[Collection entries]
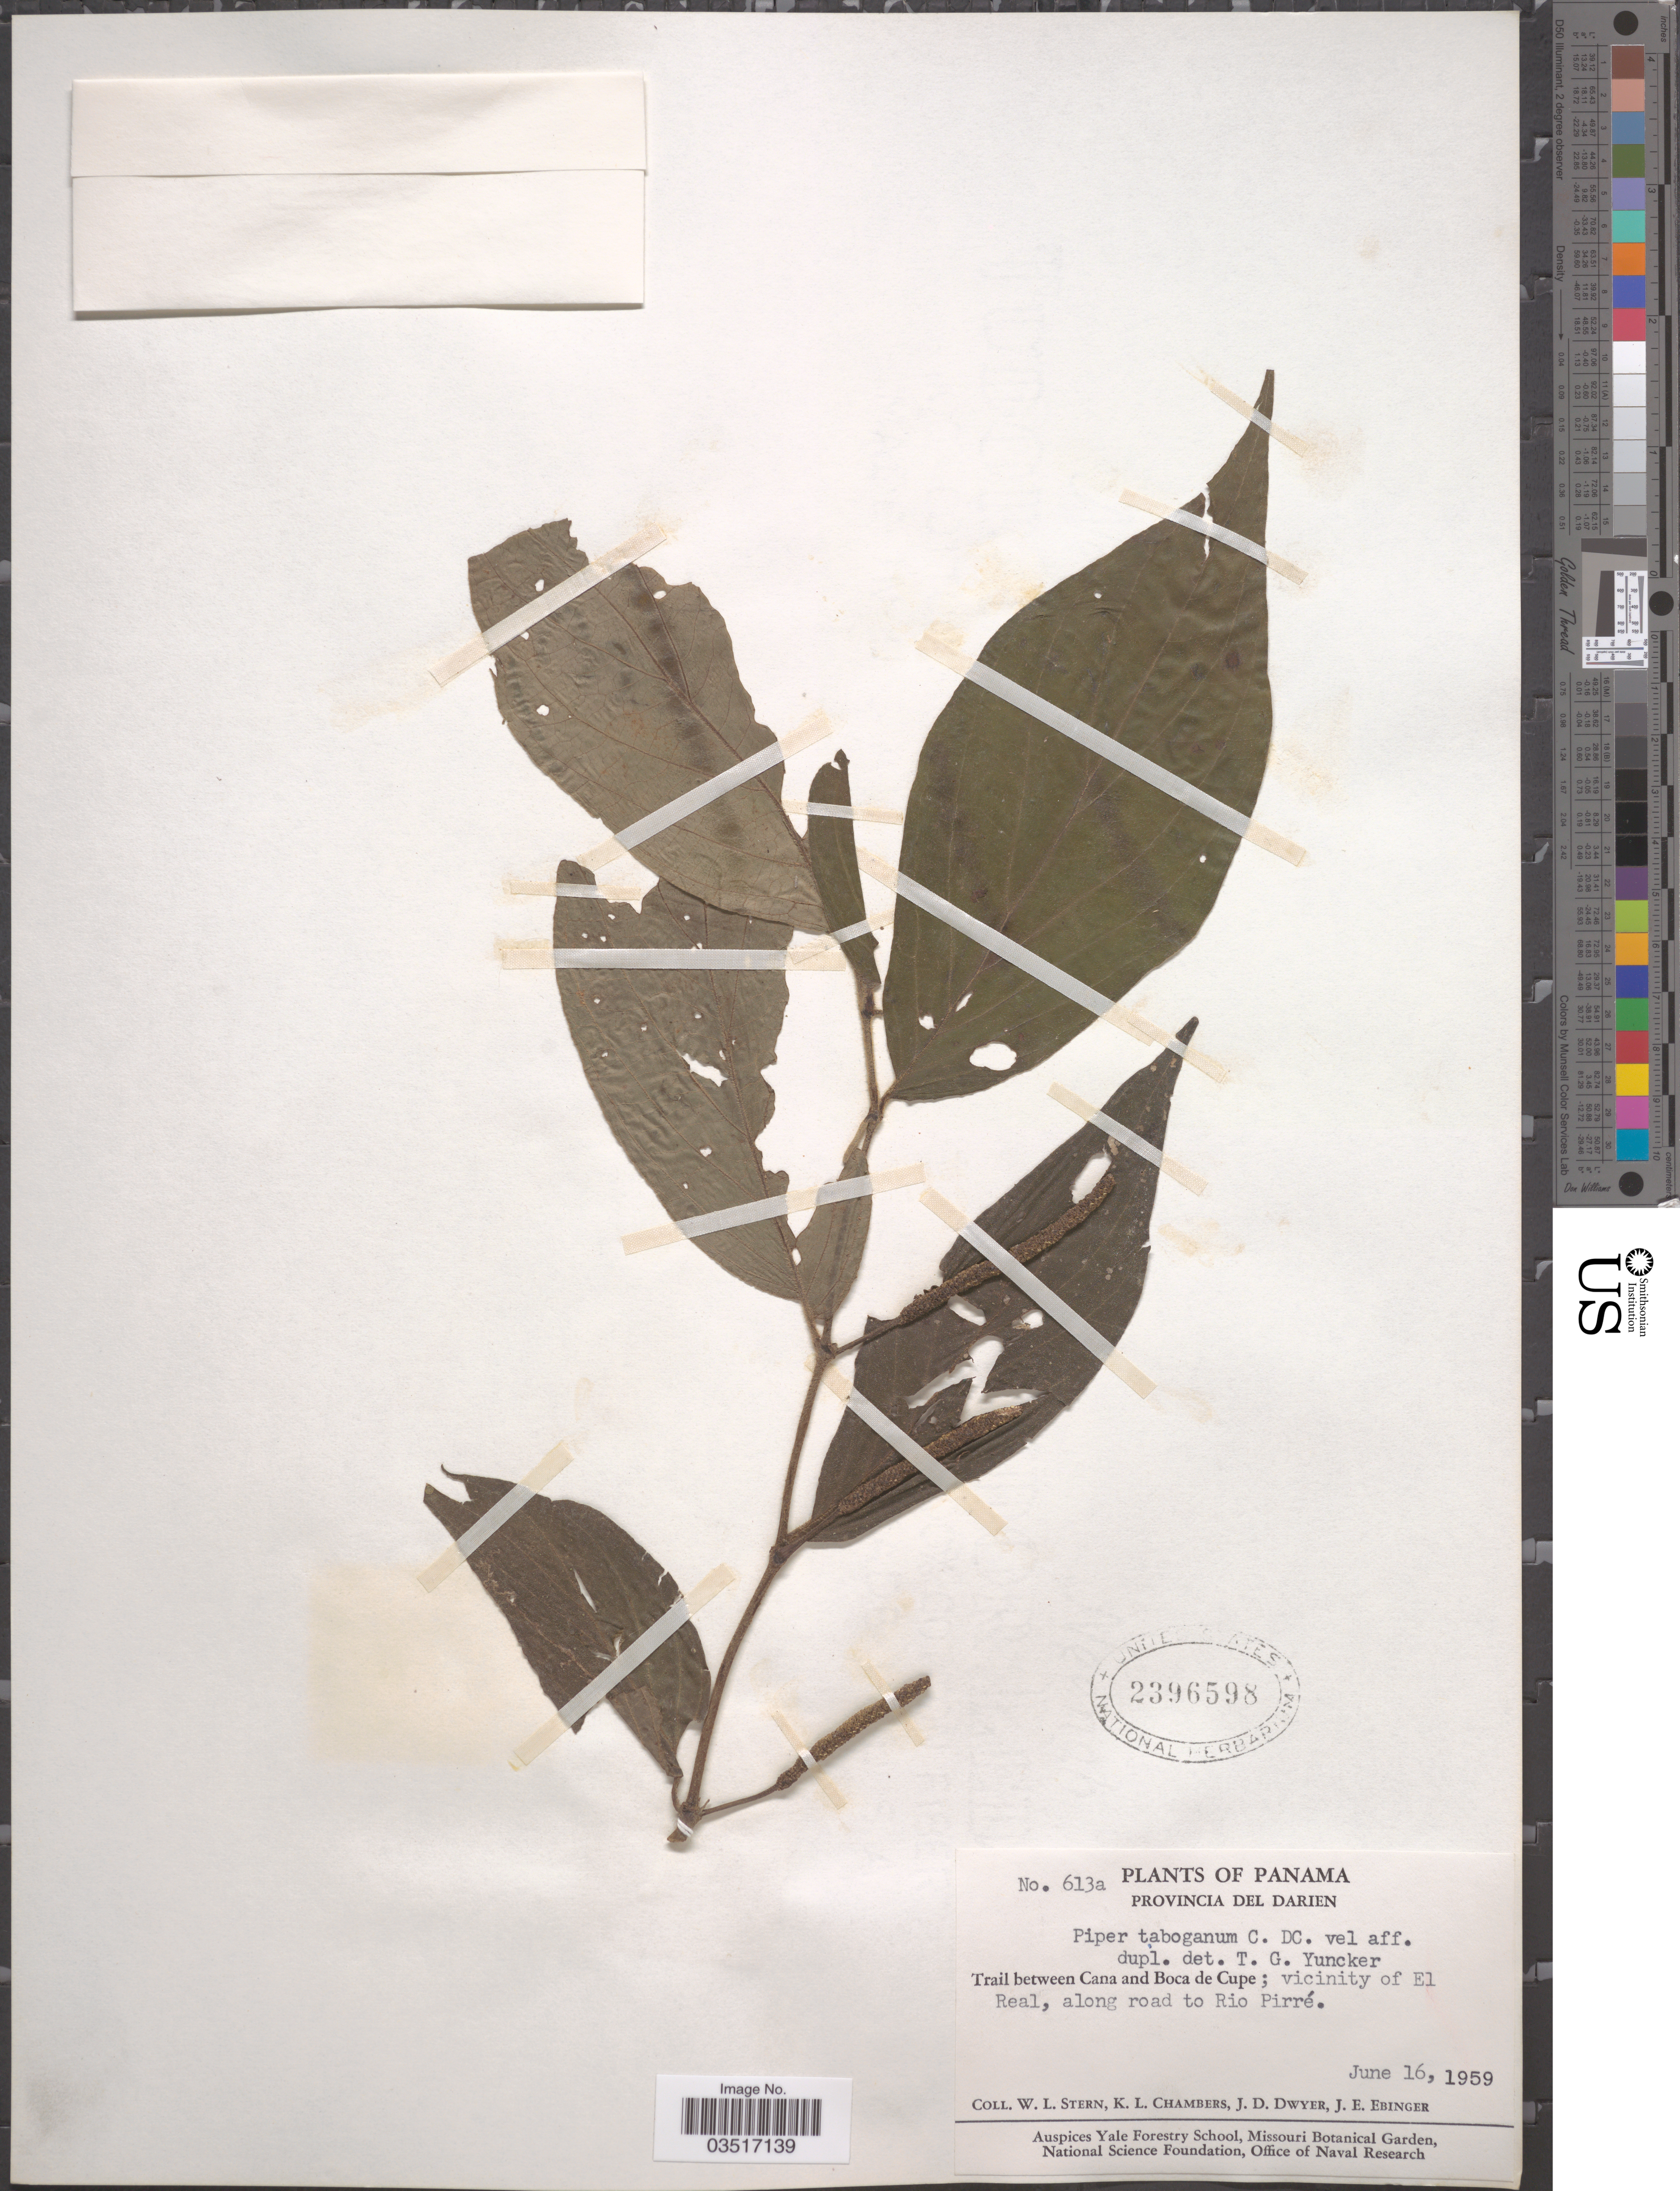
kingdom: Plantae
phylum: Tracheophyta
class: Magnoliopsida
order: Piperales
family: Piperaceae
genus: Piper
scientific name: Piper taboganum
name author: C. DC.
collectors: W. L. Stern, K. Chambers, J. D. Dwyer & J. Ebinger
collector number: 613a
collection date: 1959-06-16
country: Panama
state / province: Darien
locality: Trail between Cana and Boca de Cupe; vicinity of El Real, along road to Rio Pirré.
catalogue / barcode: US 2396598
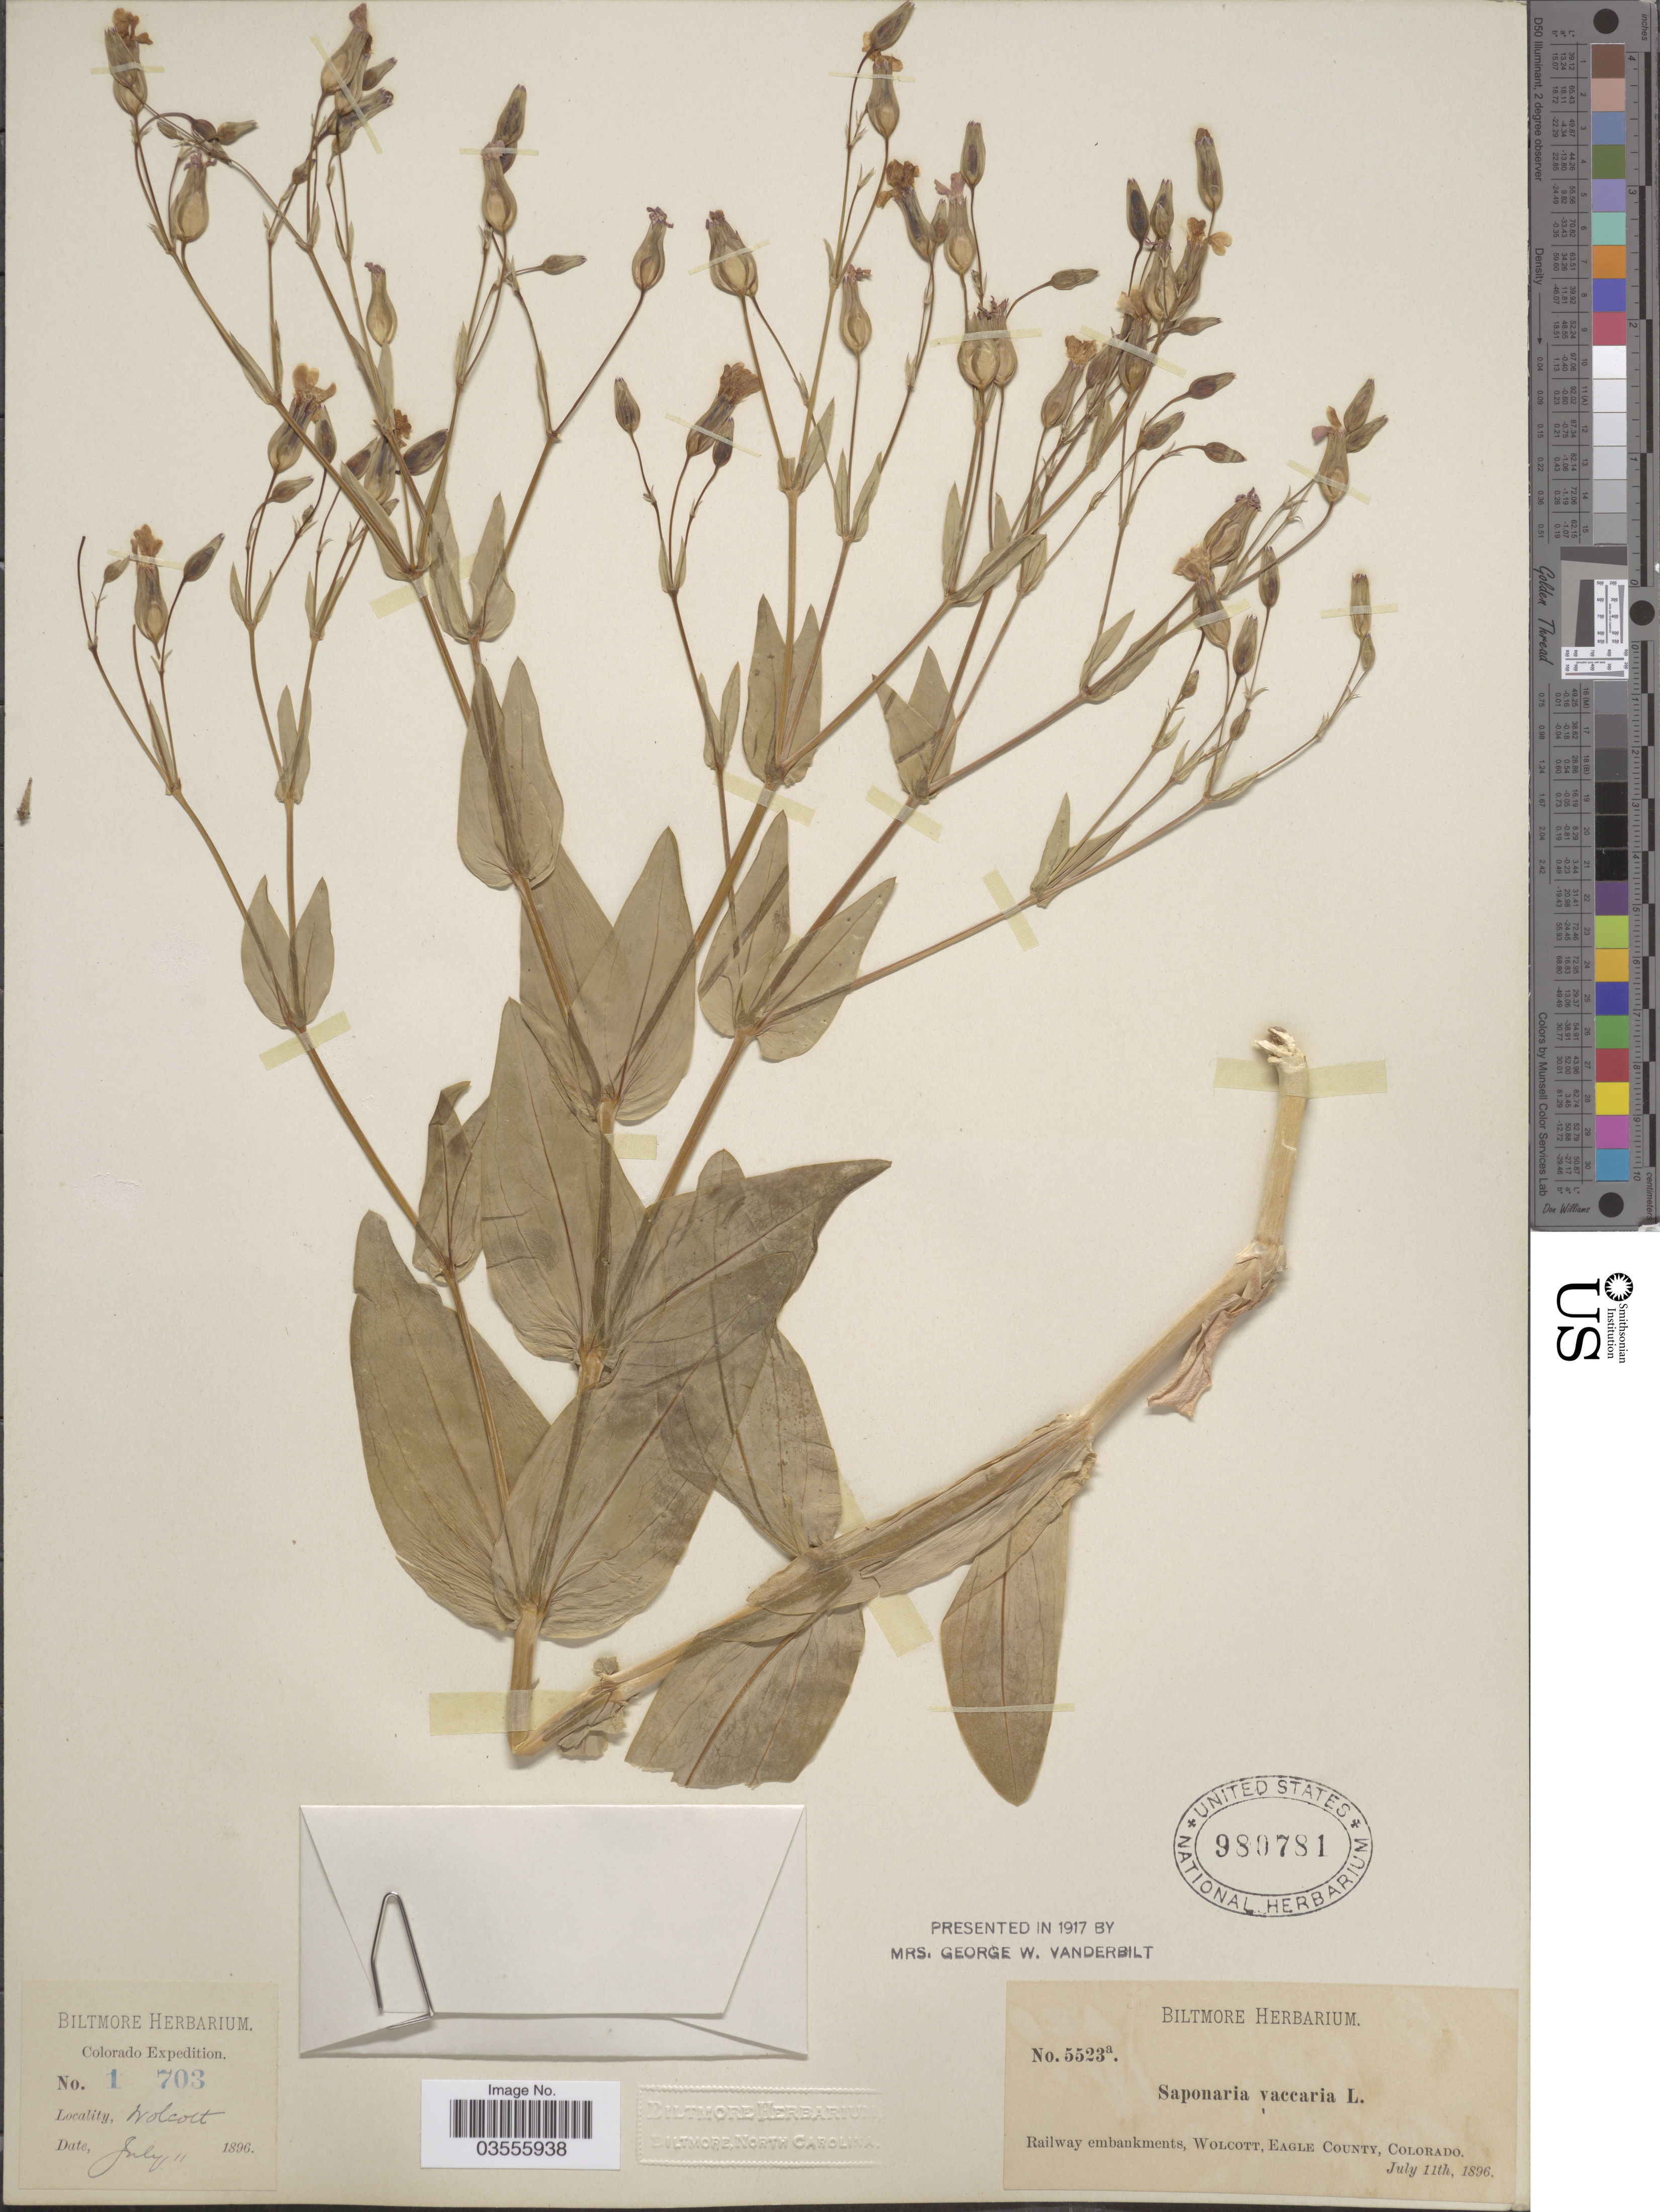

▸ Work to be completed
Reproduce the data with "locality" swapped for "collection site" and every other line unchanged, omitting the pictures.

▸ Final result
kingdom: Plantae
phylum: Tracheophyta
class: Magnoliopsida
order: Piperales
family: Piperaceae
genus: Piper
scientific name: Piper taboganum
name author: C. DC.
collectors: W. L. Stern, K. Chambers, J. D. Dwyer & J. Ebinger
collector number: 613a
collection date: 1959-06-16
country: Panama
state / province: Darien
collection site: Trail between Cana and Boca de Cupe; vicinity of El Real, along road to Rio Pirré.
catalogue / barcode: US 2396598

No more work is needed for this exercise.